Esperé. A la señora Pérez se le escapó una lágrima. Buscó en el bolso y sacó un puñado de pañuelos de papel. Se secó los ojos y se esforzó por dominarse.
– Wayne Steubens sacó una cuchilla de afeitar.
Creo que se me abrieron un poco los ojos cuando dijo esto. Prácticamente veía la escena. Veía a los cinco en el bosque, imaginaba sus caras, su sorpresa.
– Mire, Margot enseguida se dio cuenta de que era una broma. Se lo tomó bien. Dejó que Gil la atara. Entonces empezó a burlarse de mi hijo. Se rió de él, dijo que no sabía cómo tratar a una mujer de verdad. Los mismos insultos que las mujeres han lanzado contra los hombres toda la vida. Pero Gil no hizo nada. ¿Qué podía hacer? De repente, Wayne tenía la cuchilla en la mano. Primero, Gil pensó que formaba parte de la actuación. Para asustarla. Pero Wayne no dudó. Se acercó a Margot y le cortó el cuello de oreja a oreja.

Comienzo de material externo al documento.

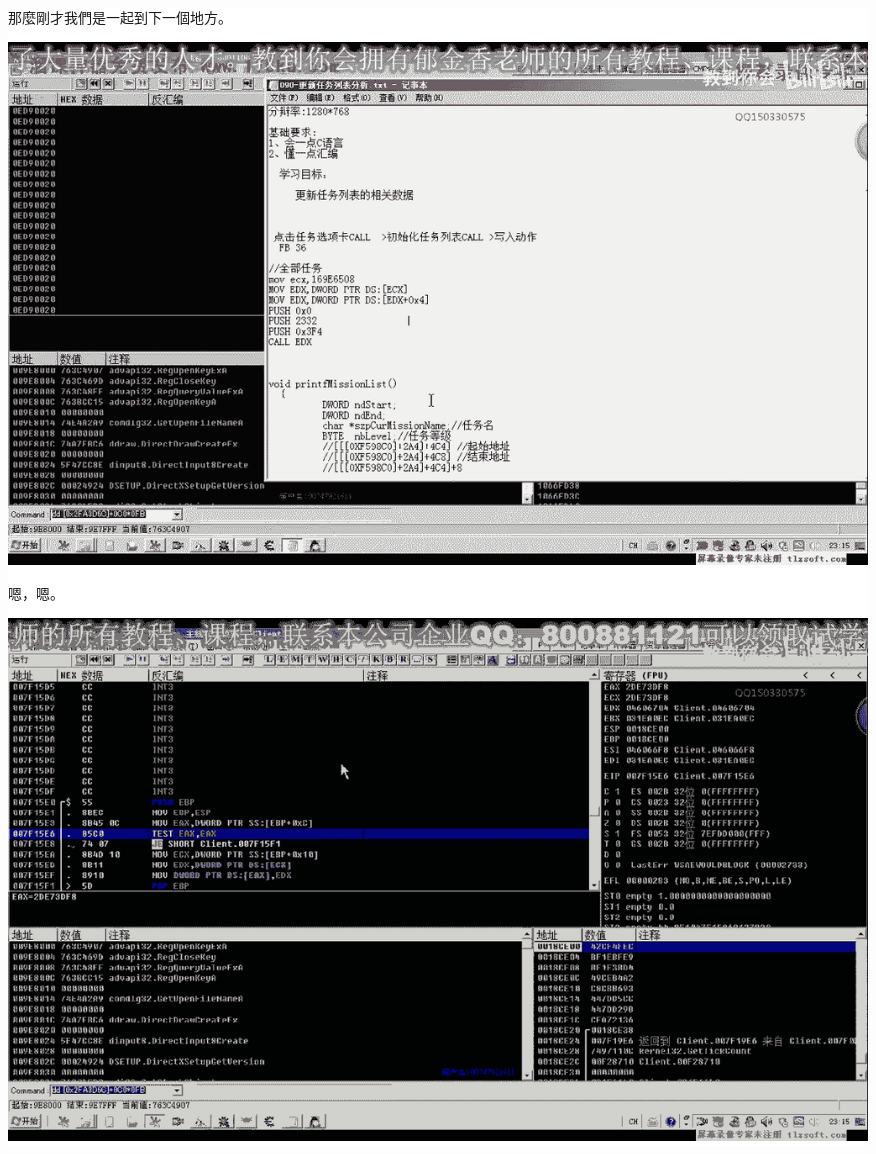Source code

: 那麼剛才我們是一起到下一個地方。

![](img/59f30b8ee5122eb8dfb46e9615d88b62_61.png)

嗯，嗯。

![](img/59f30b8ee5122eb8dfb46e9615d88b62_63.png)
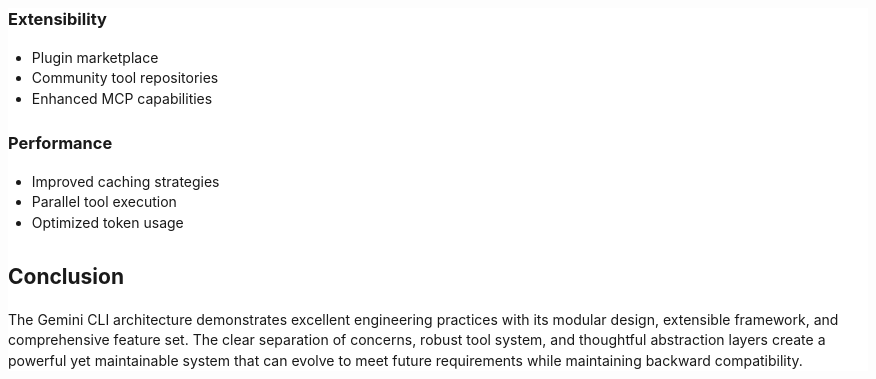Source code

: ### Extensibility
- Plugin marketplace
- Community tool repositories
- Enhanced MCP capabilities

### Performance
- Improved caching strategies
- Parallel tool execution
- Optimized token usage

## Conclusion

The Gemini CLI architecture demonstrates excellent engineering practices with its modular design, extensible framework, and comprehensive feature set. The clear separation of concerns, robust tool system, and thoughtful abstraction layers create a powerful yet maintainable system that can evolve to meet future requirements while maintaining backward compatibility.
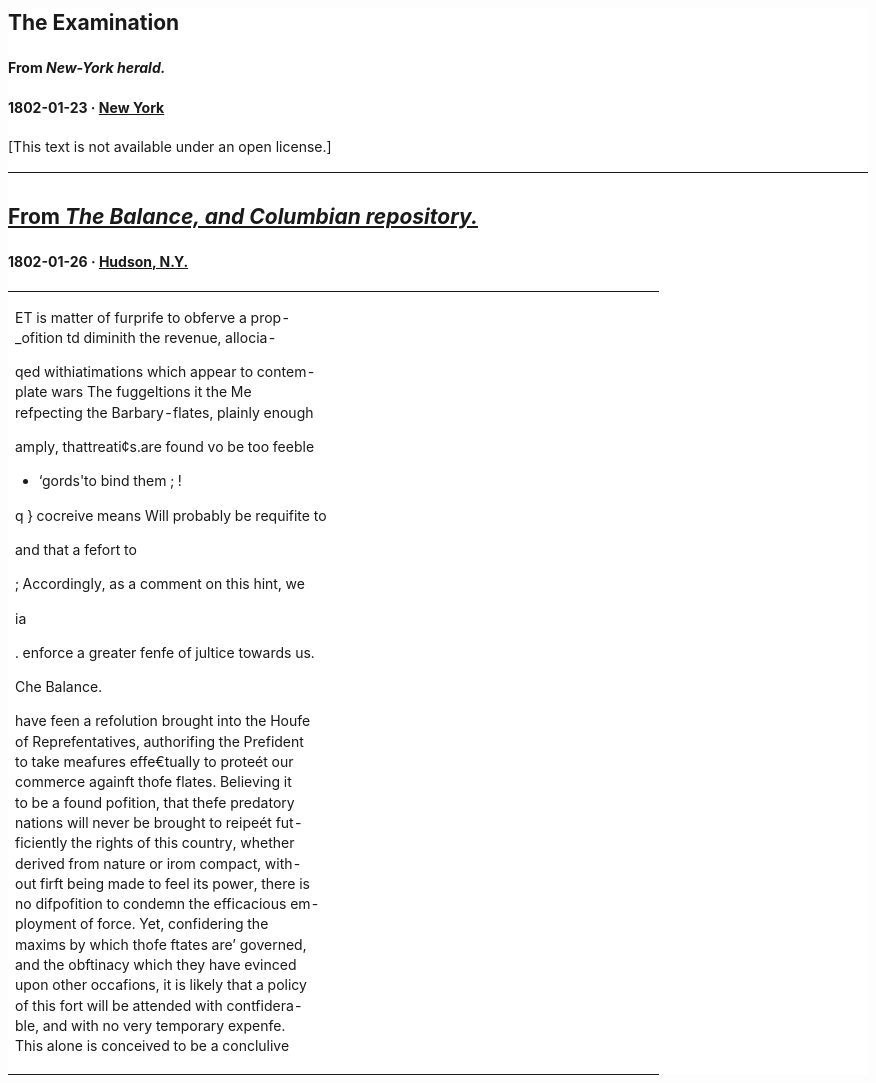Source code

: 
## The Examination

#### From _New-York herald._

#### 1802-01-23 &middot; [New York](http://dbpedia.org/resource/New_York_City)

[This text is not available under an open license.]

---

## [From _The Balance, and Columbian repository._](https://archive.org/details/sim_balance-and-state-journal_1802-01-26_1_4/page/n1/mode/1up?view=theater)

#### 1802-01-26 &middot; [Hudson, N.Y.](http://dbpedia.org/resource/Hudson%2C_New_York)

<table style="width: 100%;"><tr><td style="width: 50%">

  
  
ET is matter of furprife to obferve a prop-  
_ofition td diminith the revenue, allocia-  
  
qed withiatimations which appear to contem-  
plate wars The fuggeltions it the Me  
refpecting the Barbary-flates, plainly enough  
  
amply, thattreati¢s.are found vo be too feeble  
* ‘gords&#x27;to bind them ; !  
  
q } cocreive means Will probably be requifite to  
  
and that a fefort to  
  
; Accordingly, as a comment on this hint, we  
  
ia  
  
. enforce a greater fenfe of jultice towards us.  
  
  
  
  
  
  
  
  
  
  
  
  
  
Che Balance.  
  
have feen a refolution brought into the Houfe  
of Reprefentatives, authorifing the Prefident  
to take meafures effe€tually to proteét our  
commerce againft thofe flates. Believing it  
to be a found pofition, that thefe predatory  
nations will never be brought to reipeét fut-  
ficiently the rights of this country, whether  
derived from nature or irom compact, with-  
out firft being made to feel its power, there is  
no difpofition to condemn the efficacious em-  
ployment of force. Yet, confidering the  
maxims by which thofe ftates are’ governed,  
and the obftinacy which they have evinced  
upon other occafions, it is likely that a policy  
of this fort will be attended with contfidera-  
ble, and with no very temporary expenfe.  
This alone is conceived to be a conclulive  
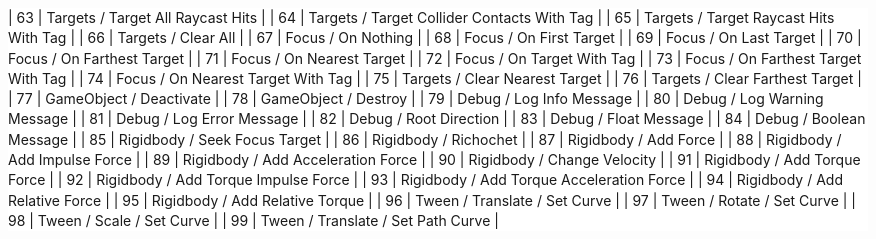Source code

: | 63 | Targets / Target All Raycast Hits |
| 64 | Targets / Target Collider Contacts With Tag |
| 65 | Targets / Target Raycast Hits With Tag |
| 66 | Targets / Clear All |
| 67 | Focus / On Nothing |
| 68 | Focus / On First Target |
| 69 | Focus / On Last Target |
| 70 | Focus / On Farthest Target |
| 71 | Focus / On Nearest Target |
| 72 | Focus / On Target With Tag |
| 73 | Focus / On Farthest Target With Tag |
| 74 | Focus / On Nearest Target With Tag |
| 75 | Targets / Clear Nearest Target |
| 76 | Targets / Clear Farthest Target |
| 77 | GameObject / Deactivate |
| 78 | GameObject / Destroy |
| 79 | Debug / Log Info Message |
| 80 | Debug / Log Warning Message |
| 81 | Debug / Log Error Message |
| 82 | Debug / Root Direction |
| 83 | Debug / Float Message |
| 84 | Debug / Boolean Message |
| 85 | Rigidbody / Seek Focus Target |
| 86 | Rigidbody / Richochet |
| 87 | Rigidbody / Add Force |
| 88 | Rigidbody / Add Impulse Force |
| 89 | Rigidbody / Add Acceleration Force |
| 90 | Rigidbody / Change Velocity |
| 91 | Rigidbody / Add Torque Force |
| 92 | Rigidbody / Add Torque Impulse Force |
| 93 | Rigidbody / Add Torque Acceleration Force |
| 94 | Rigidbody / Add Relative Force |
| 95 | Rigidbody / Add Relative Torque |
| 96 | Tween / Translate / Set Curve |
| 97 | Tween / Rotate / Set Curve |
| 98 | Tween / Scale / Set Curve |
| 99 | Tween / Translate / Set Path Curve |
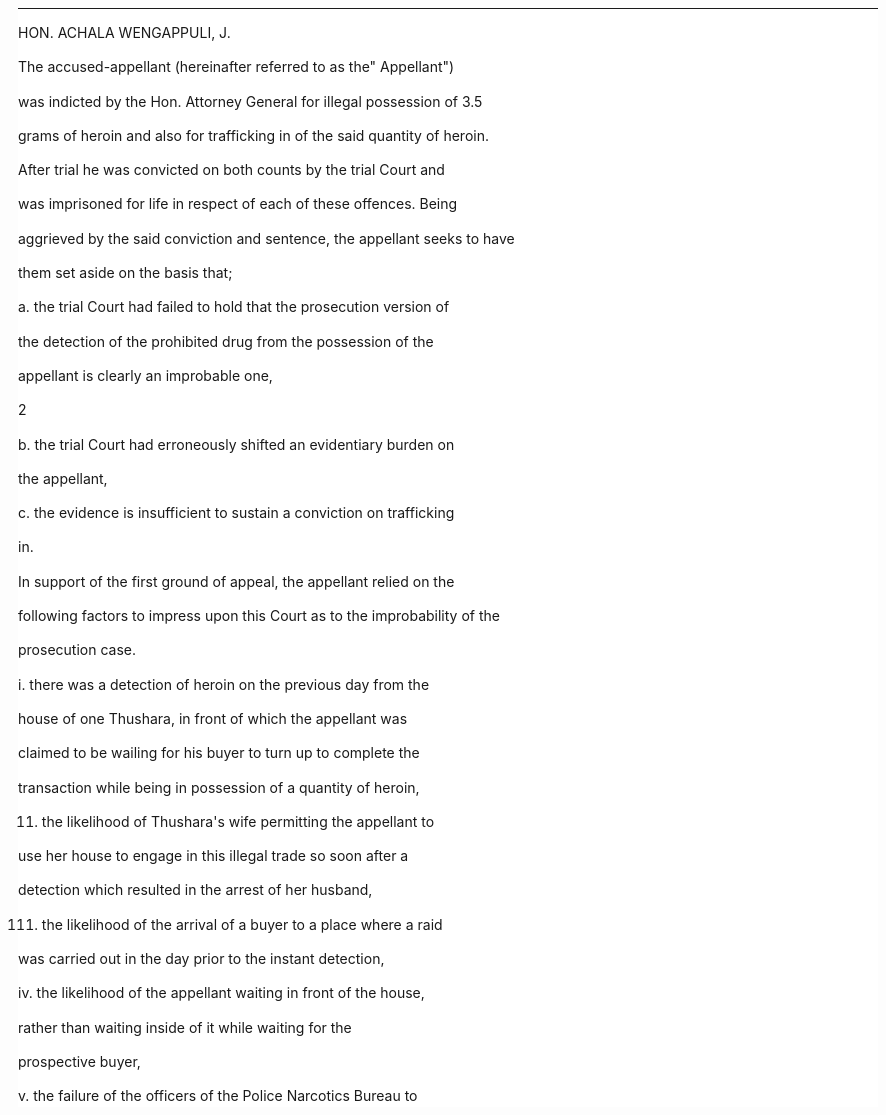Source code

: ****************

HON. ACHALA WENGAPPULI, J.

The accused-appellant (hereinafter referred to as the" Appellant")

was indicted by the Hon. Attorney General for illegal possession of 3.5

grams of heroin and also for trafficking in of the said quantity of heroin.

After trial he was convicted on both counts by the trial Court and

was imprisoned for life in respect of each of these offences. Being

aggrieved by the said conviction and sentence, the appellant seeks to have

them set aside on the basis that;

a. the trial Court had failed to hold that the prosecution version of

the detection of the prohibited drug from the possession of the

appellant is clearly an improbable one,

2

b. the trial Court had erroneously shifted an evidentiary burden on

the appellant,

c. the evidence is insufficient to sustain a conviction on trafficking

in.

In support of the first ground of appeal, the appellant relied on the

following factors to impress upon this Court as to the improbability of the

prosecution case.

i. there was a detection of heroin on the previous day from the

house of one Thushara, in front of which the appellant was

claimed to be wailing for his buyer to turn up to complete the

transaction while being in possession of a quantity of heroin,

11. the likelihood of Thushara's wife permitting the appellant to

use her house to engage in this illegal trade so soon after a

detection which resulted in the arrest of her husband,

111. the likelihood of the arrival of a buyer to a place where a raid

was carried out in the day prior to the instant detection,

iv. the likelihood of the appellant waiting in front of the house,

rather than waiting inside of it while waiting for the

prospective buyer,

v. the failure of the officers of the Police Narcotics Bureau to
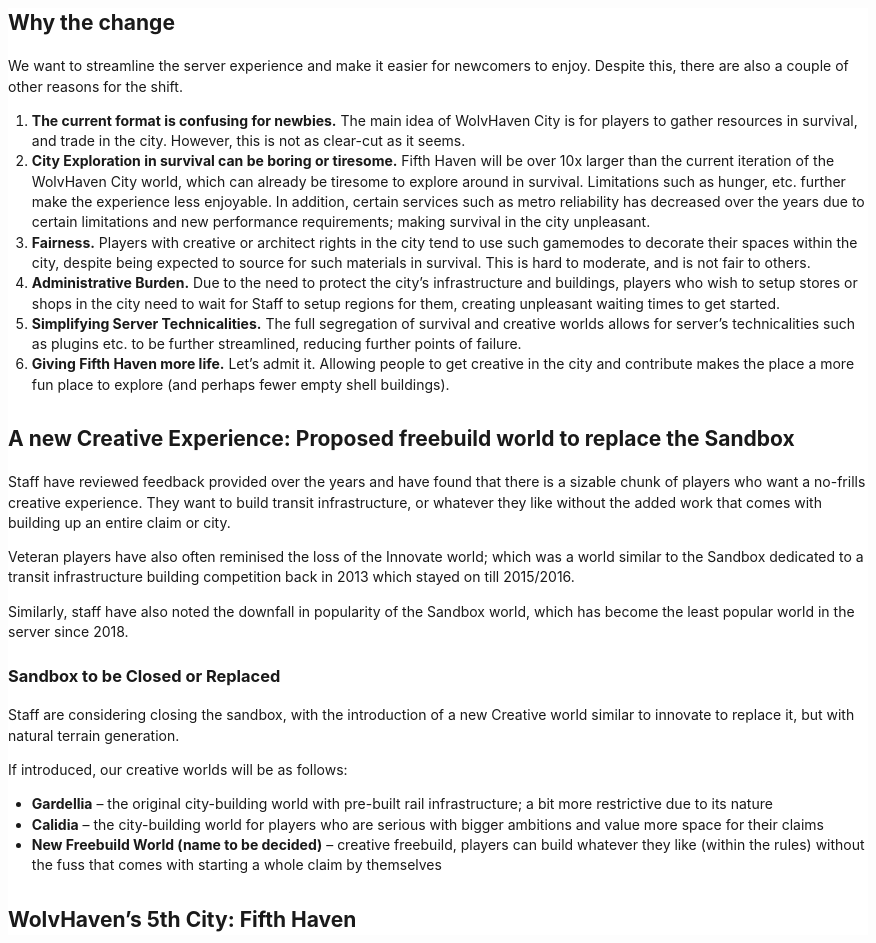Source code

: ## Why the change

We want to streamline the server experience and make it easier for newcomers to enjoy. Despite this, there are also a couple of other reasons for the shift.
1. **The current format is confusing for newbies.** The main idea of WolvHaven City is for players to gather resources in survival, and trade in the city. However, this is not as clear-cut as it seems.
2. **City Exploration in survival can be boring or tiresome.** Fifth Haven will be over 10x larger than the current iteration of the WolvHaven City world, which can already be tiresome to explore around in survival. Limitations such as hunger, etc. further make the experience less enjoyable. In addition, certain services such as metro reliability has decreased over the years due to certain limitations and new performance requirements; making survival in the city unpleasant.
3. **Fairness.** Players with creative or architect rights in the city tend to use such gamemodes to decorate their spaces within the city, despite being expected to source for such materials in survival. This is hard to moderate, and is not fair to others.
4. **Administrative Burden.** Due to the need to protect the city’s infrastructure and buildings, players who wish to setup stores or shops in the city need to wait for Staff to setup regions for them, creating unpleasant waiting times to get started.
5. **Simplifying Server Technicalities.** The full segregation of survival and creative worlds allows for server’s technicalities such as plugins etc. to be further streamlined, reducing further points of failure.
6. **Giving Fifth Haven more life.** Let’s admit it. Allowing people to get creative in the city and contribute makes the place a more fun place to explore (and perhaps fewer empty shell buildings).

## A new Creative Experience: Proposed freebuild world to replace the Sandbox

Staff have reviewed feedback provided over the years and have found that there is a sizable chunk of players who want a no-frills creative experience. They want to build transit infrastructure, or whatever they like without the added work that comes with building up an entire claim or city.

Veteran players have also often reminised the loss of the Innovate world; which was a world similar to the Sandbox dedicated to a transit infrastructure building competition back in 2013 which stayed on till 2015/2016.

Similarly, staff have also noted the downfall in popularity of the Sandbox world, which has become the least popular world in the server since 2018.

### Sandbox to be Closed or Replaced

Staff are considering closing the sandbox, with the introduction of a new Creative world similar to innovate to replace it, but with natural terrain generation.

If introduced, our creative worlds will be as follows:
- **Gardellia** – the original city-building world with pre-built rail infrastructure; a bit more restrictive due to its nature
- **Calidia** – the city-building world for players who are serious with bigger ambitions and value more space for their claims
- **New Freebuild World (name to be decided)** – creative freebuild, players can build whatever they like (within the rules) without the fuss that comes with starting a whole claim by themselves

## WolvHaven’s 5th City: Fifth Haven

Cerré los ojos. Volví a verlo. Vi la hoja cruzando aquella piel tan joven, la sangre vertida, la fuerza vital que la abandonaba. Mientras degollaban a Margot Green, yo estaba a pocos centenares de metros de distancia haciendo el amor con mi novia. Probablemente aquello tenía algún sentido, de esa forma horrible en que los actos humanos corren adyacentes de la forma más asombrosa, pero en ese momento me costaba verlo.
– Por un momento nadie se movió. Se quedaron paralizados. Entonces Wayne les sonrió y dijo «Gracias por vuestra ayuda».
Fruncí el ceño, pero tal vez empezaba a entenderlo. Camille había atraído a Margot al bosque, Gil la había atado…
– Entonces Wayne levantó la cuchilla. Gil dijo que podían ver lo mucho que disfrutaba Wayne con lo que había hecho. Cómo miraba el cadáver de Margot. Se le había despertado la sed. Fue a por ellos. Y ellos corrieron. Corrieron en direcciones diferentes. Wayne les persiguió. Gil corrió y corrió. No sé lo que pasó exactamente. Pero podemos imaginarlo. Wayne atrapó a Doug Billingham y le mató. Pero Gil se escapó. Y su hermana también.